Cette reconnaissance de l’autre est d’autant plus importante depuis que le présentiel est masqué ; pour autant, différents profils de réfractaires subsistent toujours.
- L’agent secret : pour vivre heureux, il vit caché. Il ne manquerait plus qu’on le reconnaisse à la cantine pour lui parler boulot ! Fait comme pour les cookies : il refuse tout.
- L’agent créatif : d’accord pour s’identifier, mais avec la photo de son chat ou de son dessin animé préféré, pour révéler sa vraie personnalité. Passe son tour au trombinoscope si le photographe n’a pas mis de filtre.
- L’agent cache-cache : comme les enfants, il croit qu’en cachant son visage de ses mains, en regardant par terre ou en faisant dépasser ses pieds du rideau, il se rendra invisible. Sauf que non, et ça fait des photos ratées.
- L’agent star : exige un droit de regard pour valider ou non le cliché, un traitement Photoshop et un double de la photo pour son usage personnel. Très dur à gérer.
Alors, quelles solutions pour combler ces néants photographiques ?
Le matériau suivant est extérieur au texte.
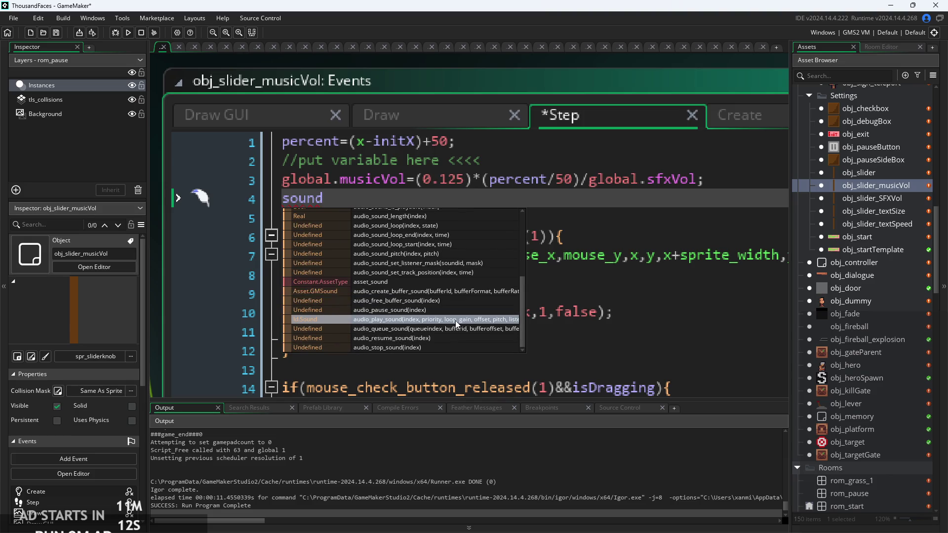
{"action": "scroll", "coordinate": [455, 348], "scroll_direction": "up", "scroll_amount": 5}
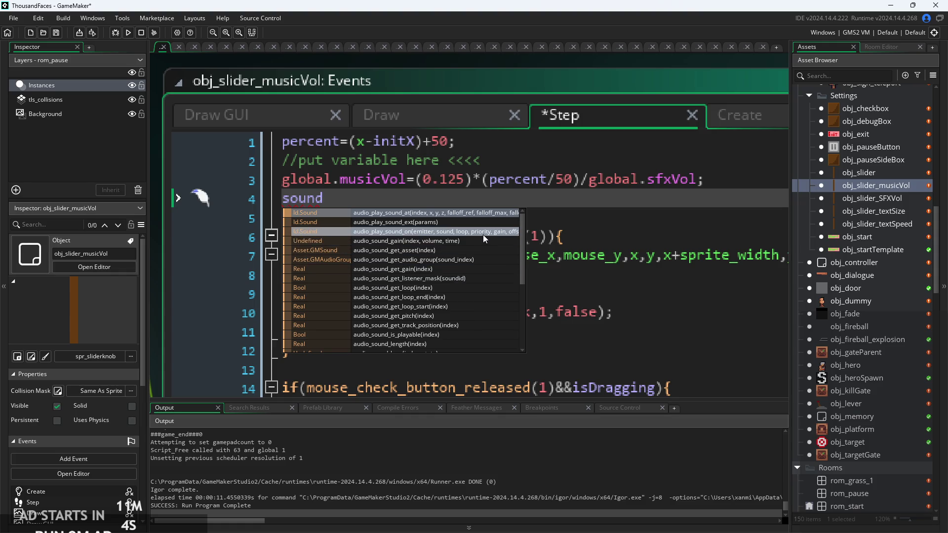
{"action": "left_click", "coordinate": [478, 241]}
D’abord, l’exemplarité : du top management et du service com en priorité. Ça dédramatise tout de suite, et permet aux autres de sauter le pas sans se sentir seul ! Ensuite, dès que l’occasion de rassembler du monde se présente, le studio photo : le professionnalisme d’un photographe est toujours plus rassurant que le smartphone d’une chargée de com. Et enfin, l’obligation. Certaines collectivités ont astucieusement officialisé le tirage de portrait pour tous les nouveaux arrivés (pratique, ils n’osent pas encore refuser). Pour les autres, si quelqu’un a trouvé la méthode miracle, n’hésitez pas à la partager !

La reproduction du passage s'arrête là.